Uitspraak
RECHTBANK MIDDEN-NEDERLAND
1.UTR 21/2419
2.UTR 21/2523
- verklaart het beroep gegrond;
- vernietigt de omgevingsvergunning van 21 april 2021;
Rechtbank Midden-Nederland
In deze zaak heeft de Rechtbank Midden-Nederland op 6 juli 2022 uitspraak gedaan over de omgevingsvergunning voor het bouwen en gebruiken van een recreatiewoonboot met berging. De rechtbank oordeelde dat de omgevingsvergunning was verleend in strijd met artikel 5c van de Provinciale Ruimtelijke Verordening (PRV), omdat de vergunning buiten bestaand stedelijk gebied en buiten een bestaand bouwblok een kleinschalige ontwikkeling mogelijk maakte.

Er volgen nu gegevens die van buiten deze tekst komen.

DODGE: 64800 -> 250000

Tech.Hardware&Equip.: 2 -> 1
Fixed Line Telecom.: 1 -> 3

De rechtbank had eerder, op 8 november 2021, een tussenuitspraak gedaan waarin verweerder de gelegenheid kreeg om het geconstateerde gebrek in de omgevingsvergunning te herstellen. Dit gebeurde door het aanvragen van een ontheffing van de PRV, die door de gedeputeerde staten van de provincie Noord-Holland werd verleend.

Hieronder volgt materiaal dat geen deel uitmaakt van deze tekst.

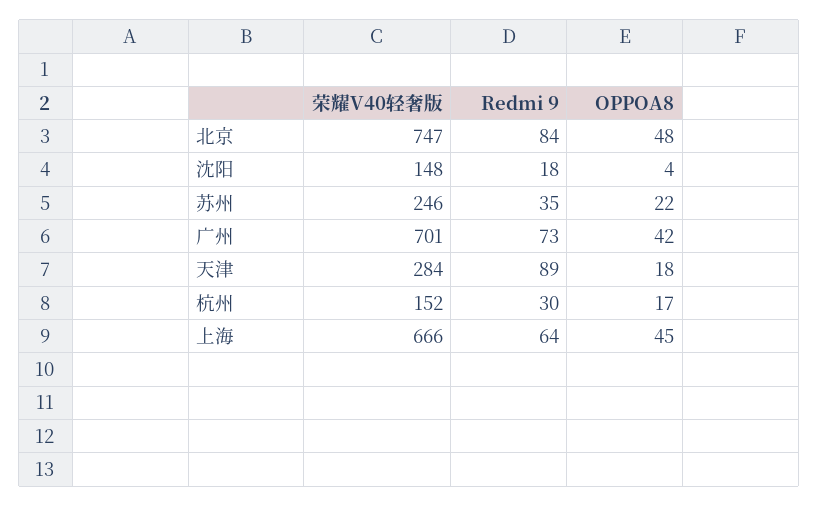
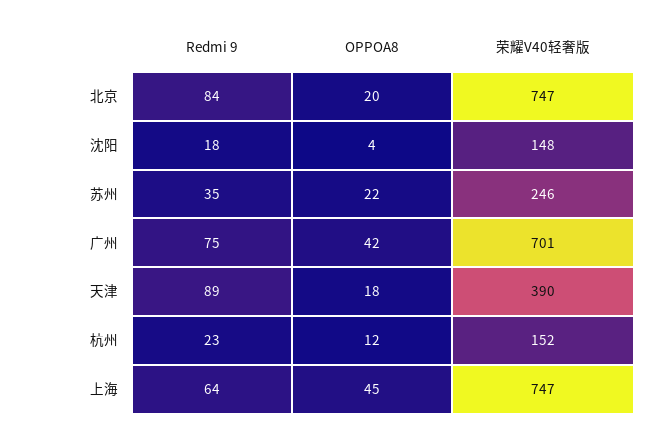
OPPOA8, 北京: 48 -> 20
Redmi 9, 广州: 73 -> 75
荣耀V40轻奢版, 天津: 284 -> 390
Redmi 9, 杭州: 30 -> 23
OPPOA8, 杭州: 17 -> 12
荣耀V40轻奢版, 上海: 666 -> 747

De rechtbank heeft in haar einduitspraak geoordeeld dat de ontheffing in stand kan blijven en dat het gebrek in de omgevingsvergunning is hersteld. De rechtbank heeft vastgesteld dat de ontheffing is verleend op basis van bijzondere omstandigheden die de verwezenlijking van het gemeentelijk ruimtelijk beleid onevenredig belemmerden. De rechtbank heeft het beroep van de eisers gegrond verklaard, de omgevingsvergunning vernietigd, maar de rechtsgevolgen van de vernietigde vergunning in stand gelaten. Dit betekent dat de toestemming voor het bouwen en gebruiken van de recreatiewoonboot met berging blijft bestaan. Tevens heeft de rechtbank bepaald dat verweerder de griffierechten aan de eisers moet vergoeden.
De uitspraak is openbaar uitgesproken en kan binnen zes weken na verzending worden aangevochten bij de Afdeling bestuursrechtspraak van de Raad van State.